Suivre les voies de Dieu, c’est très bien, mais cela ne suf­fit pas. Il faut encore nous trou­ver à chaque ins­tant de notre vie à l’endroit pré­cis où Dieu nous veut. Après la résur­rec­tion, la pré­sence phy­sique du Christ res­sus­ci­té se limi­te­ra à quelques épi­sodes aus­si brefs qu’espacés. Pierre, le pre­mier Vicaire du Christ, sau­ra mener son trou­peau. Être à sa place, c’est comme la recon­nais­sance concrète de la pré­sence conti­nuelle mais invi­sible du Seigneur. Ils vont en Galilée. Pourquoi ? Parce que c’est là-​bas que les attend le Seigneur… où, quand, com­ment, ce ne sont que des détails pour ceux que cette pré­sence conforte. Ils sont à leur place, ils font la volon­té de Dieu.

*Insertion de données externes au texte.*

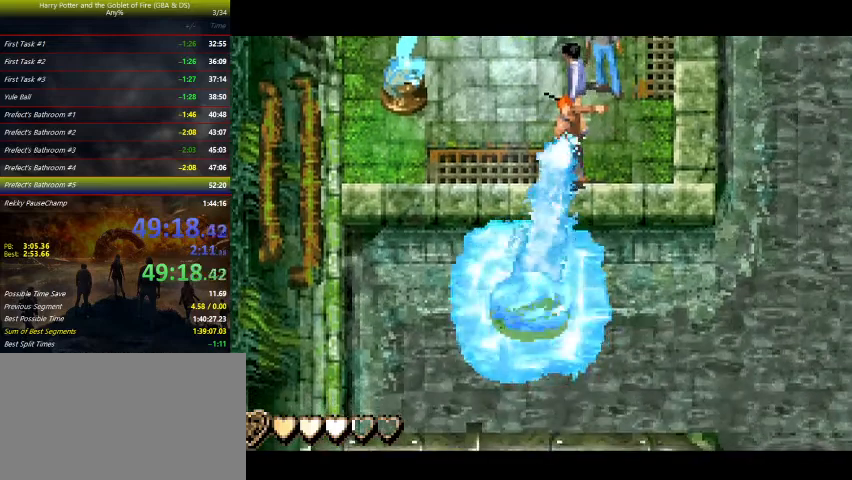
{"keys": ["down"], "events": [[233, "z", "up"]]}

Le Bon Dieu a des des­seins sur cha­cun de nous qui portent nous seule­ment sur l’ensemble mais encore sur les moindres détails de notre vie. Il suf­fit de regar­der à nou­veau la scène de notre évan­gile. La ren­contre est pré­cise, tous ces hommes sont à l’heure, cette ren­contre d’un ins­tant, un len­de­main, est une ren­contre éter­nelle. Cette réa­li­té divine est encore plus sur­pre­nante avec l’épisode de la sama­ri­taine… nous voyons le Christ suivre la route qui conduit de Judée en Galilée ; l’étape l’avait ame­né dans une ville de Samarie, nom­mée Sichar, près du puits de Jacob… Si Jacob n’avait pas creu­ser ce puits, Notre Seigneur n’aurait pu s’y repo­ser au moment même où cette femme venait cher­cher de l’eau. Notre Seigneur a sui­vi la voie com­mune, celle que tout le monde emprun­tait… quelle bana­li­té ! mais grâce à la pré­ci­sion de son obéis­sance, il arrive au puits de Jacob, exac­te­ment à cette heure de midi, déter­mi­née par Dieu de toute éter­ni­té pour cette ren­contre bénie, qui devait assu­rer le salut de tant d’âmes… rien n’est lais­sé au hasard, rien n’échappe à Dieu.

Le qua­trième évan­gile est l’œuvre de vieillesse d’un homme qui a trou­vé la sagesse. Son regard n’est pas tant le témoin de gestes inédits du Christ, mais du repos que trouve l’âme qui a trou­vé le Christ, qui suit ses sen­tiers, qui fait sa volon­té, qui est à sa place.